I'm trying to use a state-space model to estimate population demographics (fecundity, survivorship, population growth, population size). We have 4 different age states.
# J0 = number of individuals 0-1
# surv1 = survivorship from 0-1
# J1 = number of individuals 0-1
# surv2 = survivorship from 1-2
# J2= = number of individuals 0-1
# surv3 = survivorship from 2-3
# J3= number of individuals 0-1
# survad = survivorship >3 "adult")
# Data as vectors (Talek clan from 1988-2013)
# X0 = individuals 0-1 in years
# X1 = individuals 1-2 in years
# X2 = individuals 2-3 in years
# X3 = individuals 3+ in years
# Total = group size
X0 <- c(7, 9, 4, 8, 9, 5, 8, 5, 7, 5, 5, 8, 10, 3, 5, 7, 2, 6, 6, 11, 14, 12, 15, 9, 10)

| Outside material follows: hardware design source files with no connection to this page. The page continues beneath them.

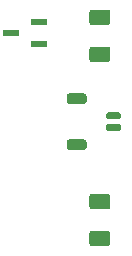
<source format=gbr>
%TF.GenerationSoftware,KiCad,Pcbnew,5.1.9*%
%TF.CreationDate,2021-01-06T21:23:30+01:00*%
%TF.ProjectId,powerpack,706f7765-7270-4616-936b-2e6b69636164,rev?*%
%TF.SameCoordinates,Original*%
%TF.FileFunction,Paste,Top*%
%TF.FilePolarity,Positive*%
%FSLAX46Y46*%
G04 Gerber Fmt 4.6, Leading zero omitted, Abs format (unit mm)*
G04 Created by KiCad (PCBNEW 5.1.9) date 2021-01-06 21:23:30*
%MOMM*%
%LPD*%
G01*
G04 APERTURE LIST*
%ADD10R,1.380000X0.600000*%
G04 APERTURE END LIST*
D10*
%TO.C,U1*%
X173510800Y-27127200D03*
X175840800Y-26177200D03*
X175840800Y-28077200D03*
%TD*%
%TO.C,C1*%
G36*
G01*
X180349997Y-43876800D02*
X181650003Y-43876800D01*
G75*
G02*
X181900000Y-44126797I0J-249997D01*
G01*
X181900000Y-44951803D01*
G75*
G02*
X181650003Y-45201800I-249997J0D01*
G01*
X180349997Y-45201800D01*
G75*
G02*
X180100000Y-44951803I0J249997D01*
G01*
X180100000Y-44126797D01*
G75*
G02*
X180349997Y-43876800I249997J0D01*
G01*
G37*
G36*
G01*
X180349997Y-40751800D02*
X181650003Y-40751800D01*
G75*
G02*
X181900000Y-41001797I0J-249997D01*
G01*
X181900000Y-41826803D01*
G75*
G02*
X181650003Y-42076800I-249997J0D01*
G01*
X180349997Y-42076800D01*
G75*
G02*
X180100000Y-41826803I0J249997D01*
G01*
X180100000Y-41001797D01*
G75*
G02*
X180349997Y-40751800I249997J0D01*
G01*
G37*
%TD*%
%TO.C,C2*%
G36*
G01*
X180349997Y-25156200D02*
X181650003Y-25156200D01*
G75*
G02*
X181900000Y-25406197I0J-249997D01*
G01*
X181900000Y-26231203D01*
G75*
G02*
X181650003Y-26481200I-249997J0D01*
G01*
X180349997Y-26481200D01*
G75*
G02*
X180100000Y-26231203I0J249997D01*
G01*
X180100000Y-25406197D01*
G75*
G02*
X180349997Y-25156200I249997J0D01*
G01*
G37*
G36*
G01*
X180349997Y-28281200D02*
X181650003Y-28281200D01*
G75*
G02*
X181900000Y-28531197I0J-249997D01*
G01*
X181900000Y-29356203D01*
G75*
G02*
X181650003Y-29606200I-249997J0D01*
G01*
X180349997Y-29606200D01*
G75*
G02*
X180100000Y-29356203I0J249997D01*
G01*
X180100000Y-28531197D01*
G75*
G02*
X180349997Y-28281200I249997J0D01*
G01*
G37*
%TD*%
%TO.C,J1*%
G36*
G01*
X181692400Y-33845600D02*
X182642400Y-33845600D01*
G75*
G02*
X182792400Y-33995600I0J-150000D01*
G01*
X182792400Y-34295600D01*
G75*
G02*
X182642400Y-34445600I-150000J0D01*
G01*
X181692400Y-34445600D01*
G75*
G02*
X181542400Y-34295600I0J150000D01*
G01*
X181542400Y-33995600D01*
G75*
G02*
X181692400Y-33845600I150000J0D01*
G01*
G37*
G36*
G01*
X181692400Y-34845600D02*
X182642400Y-34845600D01*
G75*
G02*
X182792400Y-34995600I0J-150000D01*
G01*
X182792400Y-35295600D01*
G75*
G02*
X182642400Y-35445600I-150000J0D01*
G01*
X181692400Y-35445600D01*
G75*
G02*
X181542400Y-35295600I0J150000D01*
G01*
X181542400Y-34995600D01*
G75*
G02*
X181692400Y-34845600I150000J0D01*
G01*
G37*
G36*
G01*
X178417400Y-32245600D02*
X179667400Y-32245600D01*
G75*
G02*
X179892400Y-32470600I0J-225000D01*
G01*
X179892400Y-32920600D01*
G75*
G02*
X179667400Y-33145600I-225000J0D01*
G01*
X178417400Y-33145600D01*
G75*
G02*
X178192400Y-32920600I0J225000D01*
G01*
X178192400Y-32470600D01*
G75*
G02*
X178417400Y-32245600I225000J0D01*
G01*
G37*
G36*
G01*
X178417400Y-36145600D02*
X179667400Y-36145600D01*
G75*
G02*
X179892400Y-36370600I0J-225000D01*
G01*
X179892400Y-36820600D01*
G75*
G02*
X179667400Y-37045600I-225000J0D01*
G01*
X178417400Y-37045600D01*
G75*
G02*
X178192400Y-36820600I0J225000D01*
G01*
X178192400Y-36370600D01*
G75*
G02*
X178417400Y-36145600I225000J0D01*
G01*
G37*
%TD*%
M02*

</source>
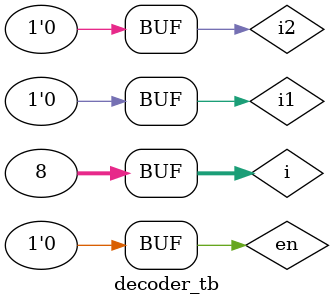
<source format=v>
module decoder2x4_df(en,i1,i2,y);
  input en,i1,i2;
  output [3:0]y;
  assign y[0] = (en)&(~i1)&(~i2);
  assign y[1] = (en)&(~i1)&(i2);
  assign y[2] = (en)&(i1)&(~i2);
  assign y[3] = (en)&(i1)&(i2);
endmodule

module decoder_tb;
  reg en,i1,i2;
  wire [3:0]y;
  integer i;
  
  decoder2x4_df D1(en,i1,i2,y);
  initial
  begin
    for(i=3'b000;i<8;i=i+1)
    begin
      {en,i1,i2}=i;#10;
    end
    {en,i1,i2}=3'b000;
  end
endmodule
</source>
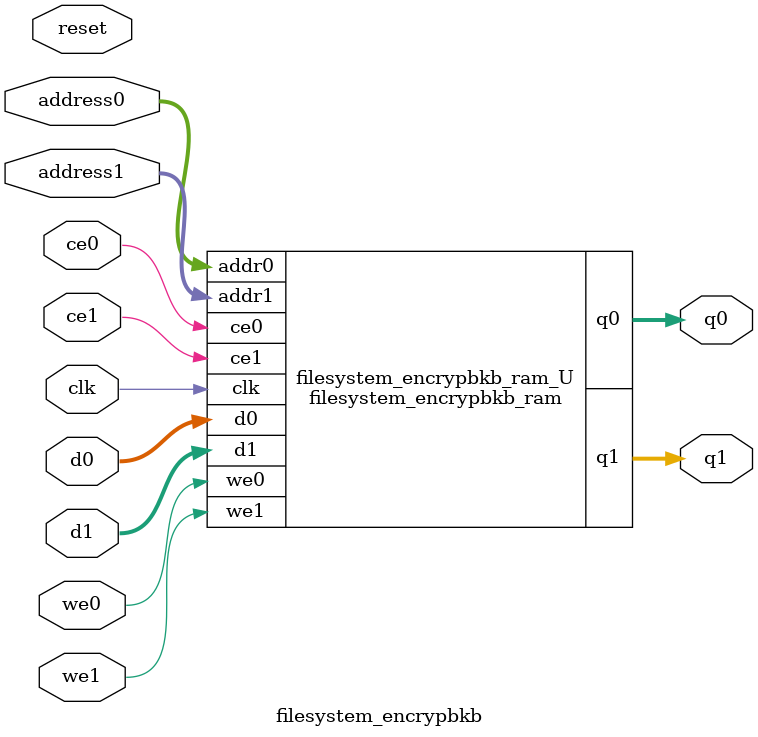
<source format=v>

`timescale 1 ns / 1 ps
module filesystem_encrypbkb_ram (addr0, ce0, d0, we0, q0, addr1, ce1, d1, we1, q1,  clk);

parameter DWIDTH = 128;
parameter AWIDTH = 5;
parameter MEM_SIZE = 32;

input[AWIDTH-1:0] addr0;
input ce0;
input[DWIDTH-1:0] d0;
input we0;
output reg[DWIDTH-1:0] q0;
input[AWIDTH-1:0] addr1;
input ce1;
input[DWIDTH-1:0] d1;
input we1;
output reg[DWIDTH-1:0] q1;
input clk;

(* ram_style = "block" *)reg [DWIDTH-1:0] ram[0:MEM_SIZE-1];




always @(posedge clk)  
begin 
    if (ce0) 
    begin
        if (we0) 
        begin 
            ram[addr0] <= d0; 
            q0 <= d0;
        end 
        else 
            q0 <= ram[addr0];
    end
end


always @(posedge clk)  
begin 
    if (ce1) 
    begin
        if (we1) 
        begin 
            ram[addr1] <= d1; 
            q1 <= d1;
        end 
        else 
            q1 <= ram[addr1];
    end
end


endmodule


`timescale 1 ns / 1 ps
module filesystem_encrypbkb(
    reset,
    clk,
    address0,
    ce0,
    we0,
    d0,
    q0,
    address1,
    ce1,
    we1,
    d1,
    q1);

parameter DataWidth = 32'd128;
parameter AddressRange = 32'd32;
parameter AddressWidth = 32'd5;
input reset;
input clk;
input[AddressWidth - 1:0] address0;
input ce0;
input we0;
input[DataWidth - 1:0] d0;
output[DataWidth - 1:0] q0;
input[AddressWidth - 1:0] address1;
input ce1;
input we1;
input[DataWidth - 1:0] d1;
output[DataWidth - 1:0] q1;



filesystem_encrypbkb_ram filesystem_encrypbkb_ram_U(
    .clk( clk ),
    .addr0( address0 ),
    .ce0( ce0 ),
    .d0( d0 ),
    .we0( we0 ),
    .q0( q0 ),
    .addr1( address1 ),
    .ce1( ce1 ),
    .d1( d1 ),
    .we1( we1 ),
    .q1( q1 ));

endmodule


</source>
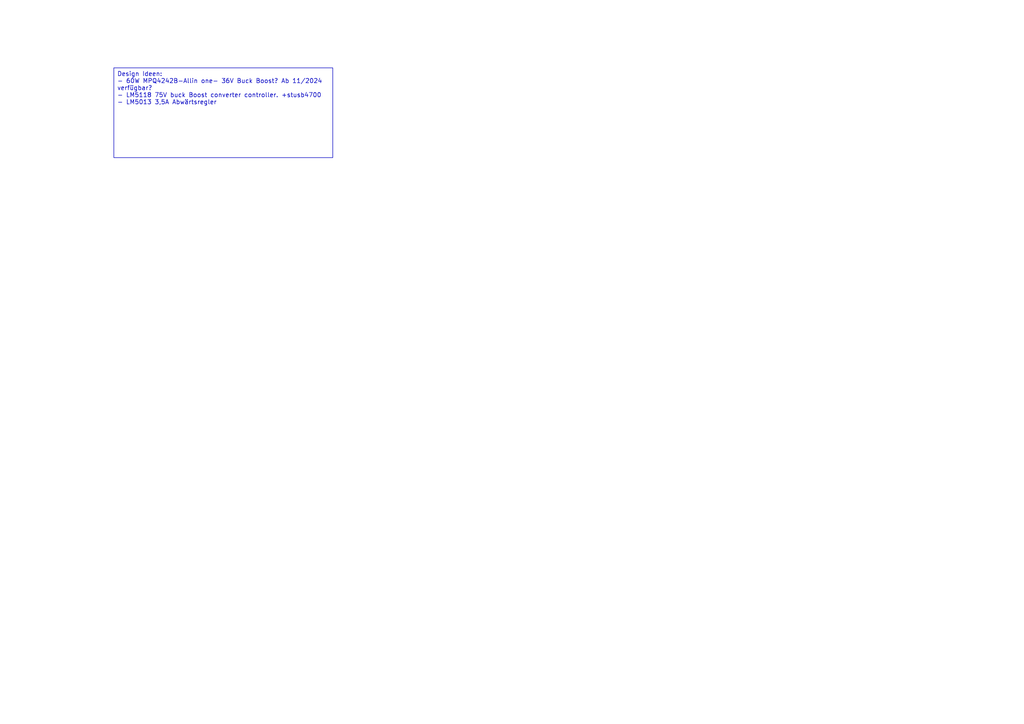
<source format=kicad_sch>
(kicad_sch
	(version 20231120)
	(generator "eeschema")
	(generator_version "8.0")
	(uuid "78c59034-4994-443a-8022-ea9a80d53485")
	(paper "A4")
	(lib_symbols)
	(text_box "Design Ideen:\n- 60W MPQ4242B-Allin one- 36V Buck Boost? Ab 11/2024 verfügbar?\n- LM5118 75V buck Boost converter controller. +stusb4700\n- LM5013 3,5A Abwärtsregler"
		(exclude_from_sim no)
		(at 33.02 19.685 0)
		(size 63.5 26.035)
		(stroke
			(width 0)
			(type default)
		)
		(fill
			(type none)
		)
		(effects
			(font
				(size 1.27 1.27)
			)
			(justify left top)
		)
		(uuid "4d3e3f37-556d-4508-902d-9cfebb510ed3")
	)
)

</source>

X1 <- c( 4, 4, 3, 4, 8, 5, 2, 4, 3, 4, 4, 5, 3, 7, 0, 5, 6, 3, 3, 5, 10, 12, 10, 13, 8)
X2 <- c(3, 2, 3, 3, 3, 8, 4, 1, 1, 2, 2, 4, 2, 2, 5, 0, 5, 5, 4, 3, 3, 10, 12, 7, 10)
X3 <- c(18, 16, 13, 16, 29, 29, 26, 22, 21, 18, 16, 15, 16, 15, 11, 14, 9, 12, 16, 18, 21, 23, 33, 32, 31)

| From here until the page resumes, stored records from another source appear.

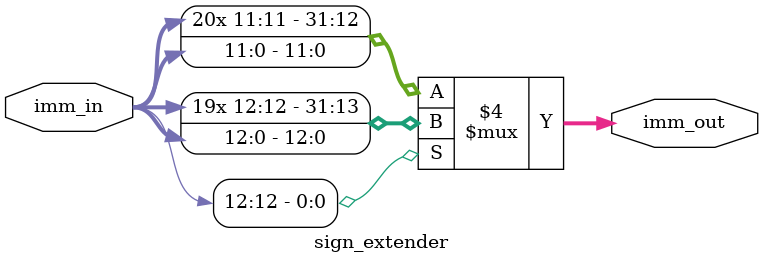
<source format=sv>
module sign_extender (
    input  logic [12:0] imm_in,       // Immediate input (either 12-bit or 13-bit)
    output logic [31:0] imm_out       // 32-bit sign-extended output
);

    // Sign-extend the immediate value to 32 bits based on the input size
    always_comb begin
        if (imm_in[12] == 1'b0) begin
            imm_out = {{20{imm_in[11]}}, imm_in[11:0]};  // 12-bit sign extension
        end else begin
            imm_out = {{19{imm_in[12]}}, imm_in};  // 13-bit sign extension for B-type
        end
    end

endmodule

</source>
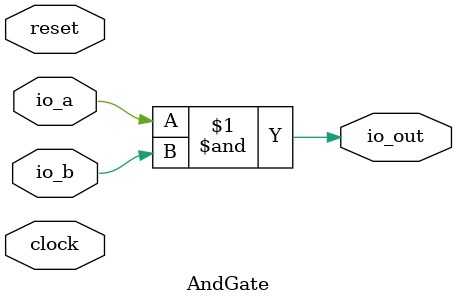
<source format=sv>
module AndGate(
  input  clock,
         reset,
         io_a,
         io_b,
  output io_out
);

  assign io_out = io_a & io_b;
endmodule


</source>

Total <- c(32, 31, 23, 31, 49, 47, 40, 32, 32, 29, 27, 32, 31, 27, 21, 26, 22, 26, 29, 37, 48, 57, 70, 61, 59)
Here's the BUGS code:
sink(file = "HyenaIPM_all.txt")
cat("
model {
# Specify the priors for all parameters in the model
N.est[1] ~ dnorm(50, tau.proc)T(0,) # Initial abundance
mean.lambda ~ dunif(0, 5)
sigma.proc ~ dunif(0, 50)
tau.proc <- pow(sigma.proc, -2)
for (t in 1:TT) {
fec[t] ~ dunif(0, 5) # per capita fecundidty
surv1[t] ~ dunif(0, 1) # survivorship from 0-1
surv2[t] ~ dunif(0, 1) # survivorship from 1-2
surv3[t] ~ dunif(0, 1) # survivorship from 2-3
survad[t] ~ dunif(0, 1) # adult survivorship
}
# Estimate fecundity and survivorship
for (t in 2:TT) {
# Fecundity
J0[t+1] ~ dpois(survad[t]*fec[t])
J0[t+1] <- J3[t] * fec[t]
# Survivorship
J1[t+1] ~ dbin(surv1[t], J0[t])
J1[t+1] <- J0[t]*surv1[t]
J2[t+1] ~ dbin(surv2[t], J1[t])
J2[t+1] <- J1[t]*surv2[t]
J3[t+1] ~ dbin(surv3[t], J2[t-1])
J3[t+1] <- J2[t]*surv3[t] + J3[t]*survad[t]
A[t+1] ~ dbin(survad[t], A[t])
A[t+1] <- J3[t]*surv3[t] + A[t]*survad[t]
# Lambda
lambda[t+1] ~ dnorm(mean.lambda, tau.proc)
N.est[t+1] <- N.est[t]*lambda[t]
}
# Population size
for (t in 1:TT){
N[t] ~ dpois(N.est[t])
}
}
", fill = T)
sink()
# Parameters monitored
sp.params <- c("fec", "surv1", "surv2", "surv3", "survad", "lambda")
# MCMC settings
ni <- 200
nt <- 10
nb <- 100
nc <- 3
# Initial values
sp.inits <- function()list(mean.lambda = runif(1, 0, 1))
#Load all the data
sp.data <- list(N = Total, TT = length(Total), J0 = X0, J1 = X1, J2 = X2, J3 = X3)
library(R2jags)
hyena_model <- jags(sp.data, sp.inits, sp.params, "HyenaIPM_all.txt", n.chains = nc, n.thin = nt, n.iter = ni, n.burnin = nb)
Unfortunately, I get the following error when I run the code.
Error in jags.model(model.file, data = data, inits = init.values, n.chains = n.chains, :
RUNTIME ERROR:
Index out of range for node J0
Does anyone have any suggestions for why we get this error? Not sure why the distribution would be wrong for J0.
This is a very informative error message. The index for J0 is t+1 which ranges from 2+1 to TT+1, but J0 has length TT. So when the index is TT+1 it is out of range since it is larger than TT.